Kemudian fase perjuangan membesarkan seorang anak juga tidak mudah. Apalagi semua itu tidak ada sekolahnya. Ibu benar-benar mempelajarinya secara otodidak. Termasuk ketika ia tiba-tiba diserang sindrom kecanggungan saat awal-awal menjadi ibu baru. Harus begadang dan mengalami perubahan bentuk tubuh yang drastis selepas melahirkan dan menyusui.
Jadi, mungkin itulah alasan mengapa terdapat perumpaan bahwa surga ada di telapak kaki ibu.
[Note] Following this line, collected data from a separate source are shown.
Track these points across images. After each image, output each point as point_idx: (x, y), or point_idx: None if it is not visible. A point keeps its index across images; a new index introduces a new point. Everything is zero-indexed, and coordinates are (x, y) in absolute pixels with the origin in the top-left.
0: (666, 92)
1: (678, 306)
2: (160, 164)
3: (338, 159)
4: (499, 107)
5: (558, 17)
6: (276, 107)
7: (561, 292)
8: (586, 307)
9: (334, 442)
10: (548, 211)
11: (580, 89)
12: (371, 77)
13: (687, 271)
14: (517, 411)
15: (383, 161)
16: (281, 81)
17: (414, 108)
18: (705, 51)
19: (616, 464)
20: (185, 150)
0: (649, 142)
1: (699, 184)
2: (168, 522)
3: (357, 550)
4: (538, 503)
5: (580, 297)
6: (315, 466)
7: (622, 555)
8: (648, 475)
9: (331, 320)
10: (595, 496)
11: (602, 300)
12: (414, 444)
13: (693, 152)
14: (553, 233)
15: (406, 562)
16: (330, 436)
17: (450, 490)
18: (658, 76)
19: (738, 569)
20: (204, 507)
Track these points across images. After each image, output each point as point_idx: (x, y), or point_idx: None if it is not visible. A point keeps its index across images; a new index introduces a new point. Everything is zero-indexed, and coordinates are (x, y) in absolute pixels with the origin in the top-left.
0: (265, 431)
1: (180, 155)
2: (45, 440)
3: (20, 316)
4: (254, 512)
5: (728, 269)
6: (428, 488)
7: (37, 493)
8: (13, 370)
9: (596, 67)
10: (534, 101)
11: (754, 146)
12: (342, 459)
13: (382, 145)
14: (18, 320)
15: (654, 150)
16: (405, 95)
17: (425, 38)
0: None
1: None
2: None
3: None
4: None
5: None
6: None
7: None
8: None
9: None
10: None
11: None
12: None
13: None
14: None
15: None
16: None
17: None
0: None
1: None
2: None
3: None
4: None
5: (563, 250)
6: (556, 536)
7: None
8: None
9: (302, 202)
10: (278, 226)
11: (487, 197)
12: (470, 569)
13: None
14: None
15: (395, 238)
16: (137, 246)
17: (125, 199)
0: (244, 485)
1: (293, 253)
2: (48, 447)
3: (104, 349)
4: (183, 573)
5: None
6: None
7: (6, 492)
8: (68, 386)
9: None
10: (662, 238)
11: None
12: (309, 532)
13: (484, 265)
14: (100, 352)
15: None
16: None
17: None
Kita sebagai anak tidak boleh melukai hati ibu yang telah berkorban banyak untuk anaknya. Tapi seiring perjalanan waktu, perdebatan pasti mewarnai hubungan antara ibu dan anak. Jika memang ada perdebatan, upayakan jalan perdamaian.
Sejatinya seorang anak juga berhak memilih jalannya sendiri. Termasuk jika itu bertentangan dengan ibunya. Karena pada akhirnya, yang menjalani hidup itu adalah sang anak. Sepatutnya, orangtua merestui selama langkah tersebut baik.
Kemudian saya teringat pula pesan mama, bahwa jangan mentang-mentang memburu surga di telapak kaki ibu, saya lalu lupa berbuat baik kepada orang lain. Namun tak lantas ketika kita sudah berbuat baik ke orang lain, kita menghitung-hitung pahala sendiri. Mengharap lekas dapat imbalan setimpal, misalnya langsung mendapat segepok kebaikan beruntun. Prinsip kerja kebaikan tidak seperti itu. Biarlah menjadi keajaiban dan peran magis dari Sang Pencipta.
Kemudian, buat yang bernasib sama seperti Upin dan Ipin, hidup tanpa keberadaan ibu di sisinya, yakinlah bahwa tetap ada surga untuk segala kebaikan yang kalian lakukan. Toh kebaikan dan amal seorang anak juga menjadi amal tak terputus bagi orangtua. Untuk itulah, tak usah ragu dan khawatir untuk berbuat baik.